STT Audio Passthrough

If you have an STT service in your pipeline, you will need to pass through the audio so that it’s available to the AudioBufferProcessor. You can do this by adding audio_passthrough=True to the STT service:

stt = DeepgramSTTService(
    api_key=os.getenv("DEEPGRAM_API_KEY"),
    audio_passthrough=True,
)

Configuration Options

sample_rate
Optional[int]
default:"None"

The desired output sample rate in Hz.
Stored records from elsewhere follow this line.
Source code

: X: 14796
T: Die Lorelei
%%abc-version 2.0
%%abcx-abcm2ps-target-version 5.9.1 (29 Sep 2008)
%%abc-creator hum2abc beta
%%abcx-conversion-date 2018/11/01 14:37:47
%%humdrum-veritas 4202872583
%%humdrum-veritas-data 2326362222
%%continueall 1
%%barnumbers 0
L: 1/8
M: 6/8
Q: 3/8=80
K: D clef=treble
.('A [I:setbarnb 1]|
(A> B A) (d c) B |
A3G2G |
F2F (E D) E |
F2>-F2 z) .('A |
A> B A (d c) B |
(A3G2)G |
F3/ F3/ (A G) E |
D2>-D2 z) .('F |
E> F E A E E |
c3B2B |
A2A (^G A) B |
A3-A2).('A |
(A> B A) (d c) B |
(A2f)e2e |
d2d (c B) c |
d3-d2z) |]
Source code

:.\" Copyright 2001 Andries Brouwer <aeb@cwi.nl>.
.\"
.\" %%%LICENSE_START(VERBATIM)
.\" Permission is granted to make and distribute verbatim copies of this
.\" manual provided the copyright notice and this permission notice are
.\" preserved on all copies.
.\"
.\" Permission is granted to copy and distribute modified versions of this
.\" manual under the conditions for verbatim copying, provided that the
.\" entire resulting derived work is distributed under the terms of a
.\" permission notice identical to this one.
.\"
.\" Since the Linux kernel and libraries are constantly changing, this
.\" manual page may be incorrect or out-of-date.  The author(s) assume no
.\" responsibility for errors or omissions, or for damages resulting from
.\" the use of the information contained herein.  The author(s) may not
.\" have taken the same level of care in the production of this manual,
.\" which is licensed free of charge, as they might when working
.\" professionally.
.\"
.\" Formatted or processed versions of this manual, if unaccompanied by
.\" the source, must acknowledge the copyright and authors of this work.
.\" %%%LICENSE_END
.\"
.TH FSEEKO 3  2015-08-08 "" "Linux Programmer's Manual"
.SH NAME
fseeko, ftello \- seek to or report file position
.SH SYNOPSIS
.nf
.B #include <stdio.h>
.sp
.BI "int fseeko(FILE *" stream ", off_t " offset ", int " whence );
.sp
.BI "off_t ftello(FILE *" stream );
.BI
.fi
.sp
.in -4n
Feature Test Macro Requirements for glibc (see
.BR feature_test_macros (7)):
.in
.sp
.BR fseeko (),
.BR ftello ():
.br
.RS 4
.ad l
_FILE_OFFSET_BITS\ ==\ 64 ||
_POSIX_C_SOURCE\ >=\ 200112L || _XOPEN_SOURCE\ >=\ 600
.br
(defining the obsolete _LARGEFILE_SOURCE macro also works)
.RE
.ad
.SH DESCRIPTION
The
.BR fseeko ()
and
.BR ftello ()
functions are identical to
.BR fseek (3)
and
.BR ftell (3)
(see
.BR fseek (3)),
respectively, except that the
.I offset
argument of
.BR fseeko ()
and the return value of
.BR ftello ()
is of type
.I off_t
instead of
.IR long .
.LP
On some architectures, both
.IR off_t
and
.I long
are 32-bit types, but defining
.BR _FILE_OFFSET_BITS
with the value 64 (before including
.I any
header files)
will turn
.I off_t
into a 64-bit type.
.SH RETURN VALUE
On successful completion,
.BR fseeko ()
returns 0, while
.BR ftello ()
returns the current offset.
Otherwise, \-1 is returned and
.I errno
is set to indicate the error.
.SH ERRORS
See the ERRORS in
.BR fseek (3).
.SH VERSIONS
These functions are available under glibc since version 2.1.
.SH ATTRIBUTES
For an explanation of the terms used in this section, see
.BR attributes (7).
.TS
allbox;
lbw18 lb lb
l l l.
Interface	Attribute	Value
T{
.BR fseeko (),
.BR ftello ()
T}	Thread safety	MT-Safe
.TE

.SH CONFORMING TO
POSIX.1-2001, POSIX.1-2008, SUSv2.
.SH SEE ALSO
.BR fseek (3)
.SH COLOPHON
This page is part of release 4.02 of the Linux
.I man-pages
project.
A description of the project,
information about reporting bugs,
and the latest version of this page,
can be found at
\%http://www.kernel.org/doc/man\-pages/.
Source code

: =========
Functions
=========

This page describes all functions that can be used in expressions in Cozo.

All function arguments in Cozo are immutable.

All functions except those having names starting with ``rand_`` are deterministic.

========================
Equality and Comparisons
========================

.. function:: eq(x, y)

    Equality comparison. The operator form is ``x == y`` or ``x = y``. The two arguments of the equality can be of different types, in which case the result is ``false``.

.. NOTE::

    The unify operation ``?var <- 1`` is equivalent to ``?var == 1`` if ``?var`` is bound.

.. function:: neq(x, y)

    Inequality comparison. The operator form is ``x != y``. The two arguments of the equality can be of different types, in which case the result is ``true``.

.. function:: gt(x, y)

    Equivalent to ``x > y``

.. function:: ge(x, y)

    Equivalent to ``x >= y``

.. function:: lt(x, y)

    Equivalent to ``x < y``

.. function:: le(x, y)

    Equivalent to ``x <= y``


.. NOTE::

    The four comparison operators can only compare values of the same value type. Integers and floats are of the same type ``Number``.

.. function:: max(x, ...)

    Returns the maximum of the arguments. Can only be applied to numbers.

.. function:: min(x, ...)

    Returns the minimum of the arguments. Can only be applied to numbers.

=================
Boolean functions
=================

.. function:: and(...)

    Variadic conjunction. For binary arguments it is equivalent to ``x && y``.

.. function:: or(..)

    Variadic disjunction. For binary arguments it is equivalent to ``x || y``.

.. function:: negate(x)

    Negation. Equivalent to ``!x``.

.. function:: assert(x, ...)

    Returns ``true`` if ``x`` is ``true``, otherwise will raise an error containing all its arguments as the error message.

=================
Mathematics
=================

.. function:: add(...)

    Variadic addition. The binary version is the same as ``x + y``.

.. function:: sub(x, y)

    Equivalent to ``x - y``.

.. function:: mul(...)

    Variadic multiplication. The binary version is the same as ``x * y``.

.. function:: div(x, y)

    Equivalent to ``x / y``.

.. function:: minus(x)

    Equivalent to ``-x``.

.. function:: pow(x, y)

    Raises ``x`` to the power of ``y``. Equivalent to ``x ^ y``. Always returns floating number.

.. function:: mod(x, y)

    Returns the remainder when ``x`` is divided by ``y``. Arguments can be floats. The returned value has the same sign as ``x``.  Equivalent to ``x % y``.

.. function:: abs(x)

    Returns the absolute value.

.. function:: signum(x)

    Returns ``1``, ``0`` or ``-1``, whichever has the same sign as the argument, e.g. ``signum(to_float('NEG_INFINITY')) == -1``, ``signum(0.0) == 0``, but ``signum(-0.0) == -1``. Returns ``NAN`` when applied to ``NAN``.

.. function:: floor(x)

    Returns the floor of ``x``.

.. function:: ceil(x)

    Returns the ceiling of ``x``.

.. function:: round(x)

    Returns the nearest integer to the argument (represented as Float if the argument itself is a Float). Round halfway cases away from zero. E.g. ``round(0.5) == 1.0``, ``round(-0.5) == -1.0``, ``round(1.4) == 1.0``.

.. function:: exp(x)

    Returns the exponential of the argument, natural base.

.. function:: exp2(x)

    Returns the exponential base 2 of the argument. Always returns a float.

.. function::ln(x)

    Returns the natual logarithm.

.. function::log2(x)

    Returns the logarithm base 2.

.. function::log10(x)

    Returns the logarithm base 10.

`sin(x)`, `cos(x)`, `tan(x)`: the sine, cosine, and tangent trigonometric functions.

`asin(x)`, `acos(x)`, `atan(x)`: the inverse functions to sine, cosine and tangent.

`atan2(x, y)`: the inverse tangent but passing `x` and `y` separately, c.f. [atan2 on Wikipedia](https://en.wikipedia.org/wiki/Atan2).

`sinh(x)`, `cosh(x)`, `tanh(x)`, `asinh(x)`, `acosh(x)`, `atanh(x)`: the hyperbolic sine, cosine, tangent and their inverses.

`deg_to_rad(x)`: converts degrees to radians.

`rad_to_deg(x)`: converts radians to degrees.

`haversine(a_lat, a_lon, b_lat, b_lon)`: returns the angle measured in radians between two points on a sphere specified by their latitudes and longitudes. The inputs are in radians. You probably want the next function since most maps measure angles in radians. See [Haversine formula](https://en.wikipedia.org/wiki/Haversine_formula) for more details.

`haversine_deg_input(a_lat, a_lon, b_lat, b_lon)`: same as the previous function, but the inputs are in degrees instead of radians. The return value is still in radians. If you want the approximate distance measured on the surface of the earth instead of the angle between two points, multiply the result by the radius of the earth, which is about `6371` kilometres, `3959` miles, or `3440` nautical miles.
If not specified, uses the transport’s sample rate.

num_channels
int
default:"1"

Number of audio channels:

  • 1: Mono (mixed user and bot audio)
  • 2: Stereo (user audio in left channel, bot audio in right channel)
buffer_size
int
default:"0"

Size in bytes that triggers the on_audio_data event:

  • 0: Only triggers when recording stops
  • >0: Triggers whenever buffer reaches this size
user_continuous_stream
bool
default:"True"

Whether user audio is continuous or speech-only:

  • True: Expects continuous audio stream
  • False: Expects only speech segments with silence between them
enable_turn_audio
bool
default:"False"

Whether to enable separate event handling for user and bot turns:

  • True: Triggers per-turn audio events
  • False: Only triggers combined audio events

Recording Controls

Start Recording

Begin recording audio from the conversation:

await audiobuffer.start_recording()

Stop Recording

Stop the current recording session:

await audiobuffer.stop_recording()

Event Handlers

The processor supports multiple event handlers for different audio processing needs:

on_audio_data

Triggered when buffer_size is reached or recording stops, providing merged audio:

@audiobuffer.event_handler("on_audio_data")
async def on_audio_data(buffer, audio: bytes, sample_rate: int, num_channels: int):
    # Handle the merged audio
    # audio: Raw audio bytes (mixed according to num_channels setting)
    # sample_rate: Sample rate in Hz
    # num_channels: Number of audio channels (1 or 2)

on_track_audio_data

Triggered alongside on_audio_data, providing separate user and bot audio tracks:

@audiobuffer.event_handler("on_track_audio_data")
async def on_track_audio_data(buffer, user_audio: bytes, bot_audio: bytes,
                             sample_rate: int, num_channels: int):
    # Handle separate audio tracks
    # user_audio: Raw user audio bytes
    # bot_audio: Raw bot audio bytes

on_user_turn_audio_data

Triggered when a user speaking turn ends, providing that turn’s audio:

@audiobuffer.event_handler("on_user_turn_audio_data")
async def on_user_turn_audio_data(buffer, audio: bytes, sample_rate: int, num_channels: int):
    # Handle audio from a single user turn

on_bot_turn_audio_data

Triggered when a bot speaking turn ends, providing that turn’s audio:

@audiobuffer.event_handler("on_bot_turn_audio_data")
async def on_bot_turn_audio_data(buffer, audio: bytes, sample_rate: int, num_channels: int):
    # Handle audio from a single bot turn

Audio Processing Features

  • Automatic resampling of audio to specified sample rate
  • Buffer synchronization between user and bot audio streams
  • Silence insertion for non-continuous audio streams
  • Support for both continuous and speech-only recording modes
  • Separate tracking of user and bot speaking turns
  • Stereo channel separation for user and bot audio